_WORK TO COMPLETE_
a) Using the article on construction contracts in India, answer each question below:
(i) Which FIDIC standard form is extensively used in the Indian construction industry?
(ii) Which document are design-only contracts in India mostly inspired by?
(iii) In what form are management contracts executed?
b) Summarize the article on construction contracts in India in two sentences.

_PASSAGE FOR REVIEW_

India: Construction & Engineering Law

Last Updated: 5 September 2017
Article by Sumeet Kachwaha and Dharmendra Rautray

1 Making Construction Projects

1.1 What are the standard types of construction contract in your jurisdiction? Do you have contracts which place both design and construction obligations upon contractors? If so, please describe the types of contract. Please also describe any forms of design-only contract common in your jurisdiction. Do you have any arrangement known as management contracting, with one main managing contractor and with the construction work done by a series of package contractors? (NB For ease of reference throughout the chapter, we refer to "construction contracts" as an abbreviation for construction and engineering contracts.)

The construction industry in India does not subscribe to any standard form of construction contract, however, some of the commonly used forms include the suite of contracts published by FIDIC (International Federation of Consulting Engineers), ICE (Institution of Civil Engineers) and the model published by the IIA (Indian Institute of Architects). Governmental construction authorities, such as the National Highways Authority of India ("NHAI"), employ their own standard form contract as per their departmental requirements, particularly for Public and Private Partnership projects. One standard FIDIC form extensively used in the Indian construction industry is the Plant and Design/Build Contract. Design-only contracts prevalent in India are majorly inspired by the FIDIC Conditions of Contract for Plant and Design/ Build (the FIDIC Yellow Book).

Besides the NHAI, several government departments such as the Public Works Department, Delhi Metro Rail Corporation, Indian Oil Corporation, National Building Construction Corporation, Central Public Works Department, etc. have their own standard form contracts.

Management contracts are executed in the form of Engineering, Procurement and Construction Management Contracts. As the name suggests, such contracts are executed between employers and contractors, wherein contractors are hired to holistically manage the completion of a construction project while overseeing developments regarding engineering, procurement and construction of a project.

_DATA BLOCK_
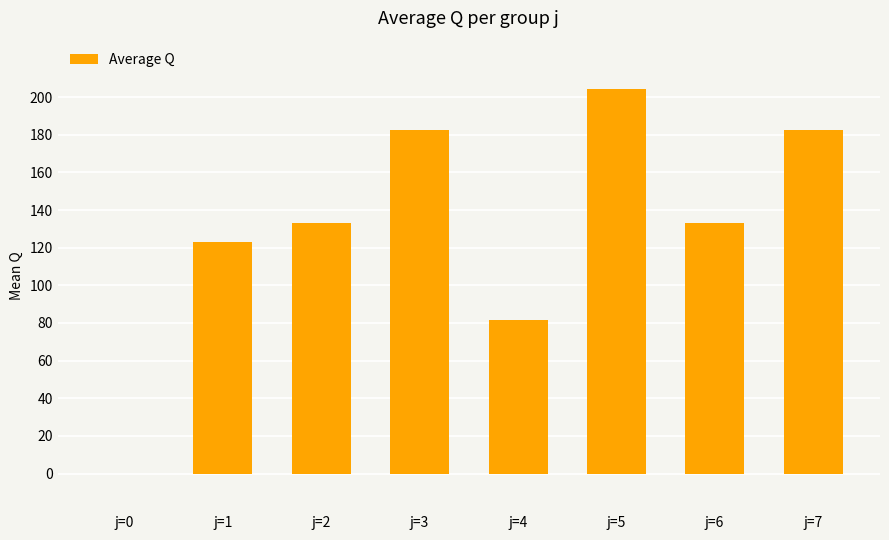

What is the maximum value shown in the chart?

204.2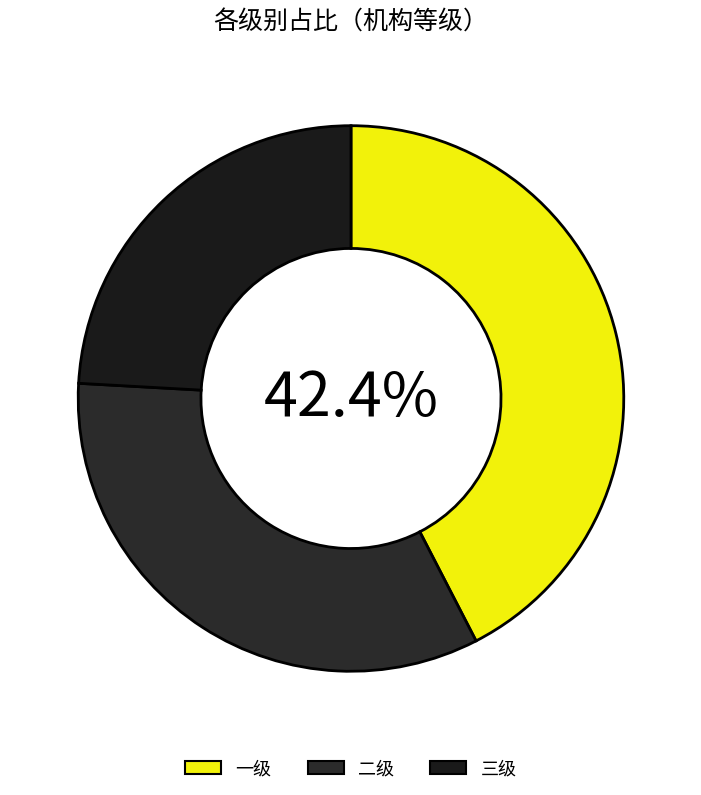

What is the smallest slice in the pie chart?

三级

_SOLUTIONS IN ORDER_
a)
(i) The Plant and Design/Build Contract.
(ii) The FIDIC Conditions of Contract for Plant and Design/Build (the FIDIC Yellow Book).
(iii) As Engineering, Procurement and Construction Management Contracts.

b) India's construction industry has no standard form of construction contract, though commonly used forms include those published by FIDIC, ICE and the IIA, and government bodies such as the NHAI use their own standard forms. Management contracts are executed as Engineering, Procurement and Construction Management Contracts, under which contractors are hired to holistically manage the completion of a project.